Interpretation here.

---
We are 99% confident that the population mean of caffeine content in this sample is between 35.953 and 39.928 milligrams of caffeine.


## Stretch goals:

###1) The correspondence between confidence intervals and hypothesis tests.

Read [this](https://https://blog.minitab.com/blog/adventures-in-statistics-2/understanding-hypothesis-tests-confidence-intervals-and-confidence-levels#:~:text=If%20a%20hypothesis%20test%20produces,corresponding%20confidence%20level%20is%2095%25.&text=If%20the%20confidence%20interval%20does,the%20results%20are%20statistically%20significant.) article about the correspondence between confidence intervals and hypothesis tests.  Feel free to read the whole article, but the relevant part can be found under the heading Why P Values and Confidence Intervals Always Agree About Statistical Significance.

Imagine you work for quality control at Coke and are tasked with making sure that the caffeiene content in the fountain beverages served in restaurants is the same as in a 12-oz can of Coke (34mg).  If you believe that the mean caffeiene content in fountain coke is not 34mg, you must re-train the franchise managers to make sure the Coke served has the correct caffeiene level.

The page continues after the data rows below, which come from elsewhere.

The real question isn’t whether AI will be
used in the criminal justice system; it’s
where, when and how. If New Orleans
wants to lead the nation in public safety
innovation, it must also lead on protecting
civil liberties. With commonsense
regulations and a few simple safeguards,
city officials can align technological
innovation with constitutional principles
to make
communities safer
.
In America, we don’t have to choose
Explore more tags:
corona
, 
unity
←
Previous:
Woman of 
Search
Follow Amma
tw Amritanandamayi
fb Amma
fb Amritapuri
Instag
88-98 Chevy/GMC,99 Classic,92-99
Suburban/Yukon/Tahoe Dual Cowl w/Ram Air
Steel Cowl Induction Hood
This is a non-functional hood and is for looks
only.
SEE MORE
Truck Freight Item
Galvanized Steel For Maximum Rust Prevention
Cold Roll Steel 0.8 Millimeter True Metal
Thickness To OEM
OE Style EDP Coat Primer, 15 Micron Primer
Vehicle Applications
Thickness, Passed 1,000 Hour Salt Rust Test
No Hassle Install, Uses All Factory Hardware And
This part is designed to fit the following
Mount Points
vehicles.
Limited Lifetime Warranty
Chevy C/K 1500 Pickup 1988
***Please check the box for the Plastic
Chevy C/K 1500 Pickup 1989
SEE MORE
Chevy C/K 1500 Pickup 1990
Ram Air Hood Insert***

Based on the confidence interval you calculated in the assignment, do you believe that the mean caffeiene content is statistically significantly different from 34 mg in a 12-oz serving?


Answer here.

---



###2) If we increased the sample size from 50 to 100 but the sample mean and SD remained the same, describe **two** ways the margin of error would change.  Would the margin of error become smaller or larger?

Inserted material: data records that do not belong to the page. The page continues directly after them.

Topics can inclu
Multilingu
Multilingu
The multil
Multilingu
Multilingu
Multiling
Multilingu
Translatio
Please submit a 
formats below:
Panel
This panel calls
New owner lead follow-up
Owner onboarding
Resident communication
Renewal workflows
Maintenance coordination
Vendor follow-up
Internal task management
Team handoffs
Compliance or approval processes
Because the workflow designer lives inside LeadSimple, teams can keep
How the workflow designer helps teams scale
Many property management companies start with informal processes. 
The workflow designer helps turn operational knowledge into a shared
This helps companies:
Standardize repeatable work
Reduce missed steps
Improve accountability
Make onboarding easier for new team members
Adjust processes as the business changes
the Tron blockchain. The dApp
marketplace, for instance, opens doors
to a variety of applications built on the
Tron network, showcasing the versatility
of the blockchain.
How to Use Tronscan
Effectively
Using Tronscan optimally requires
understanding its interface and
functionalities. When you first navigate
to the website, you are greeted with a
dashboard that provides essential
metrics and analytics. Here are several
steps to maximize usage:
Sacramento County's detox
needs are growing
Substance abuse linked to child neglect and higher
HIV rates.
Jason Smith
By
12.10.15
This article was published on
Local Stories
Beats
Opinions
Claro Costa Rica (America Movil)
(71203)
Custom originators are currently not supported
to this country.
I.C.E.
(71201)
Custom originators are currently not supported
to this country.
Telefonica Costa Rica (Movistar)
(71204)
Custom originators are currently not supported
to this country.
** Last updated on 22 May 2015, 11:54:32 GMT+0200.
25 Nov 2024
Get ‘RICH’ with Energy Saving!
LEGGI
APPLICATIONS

Answer to what would change here.

---
The margin of error would become smaller.

In [17]:
#Calculations here.
t_star = t.ppf(0.975,df=49)
t_star * df_se

1.49025919960566

In [18]:
#CI = stats.t.interval(alpha=0.95, df=99, loc=cafmean, scale=df_se)
#print(CI[0].round(3), CI[1].round(3))

t_star = t.ppf(0.975,df=99)
t_star * df_se

1.4714540243380925

Compare MEs here.

---
The Margin of Error for a sample of 50 is equal to ~1.4902; the Margin of Error for a sample of 100 is equal to ~1.4714. The Margin of Error for the larger sample size is smaller.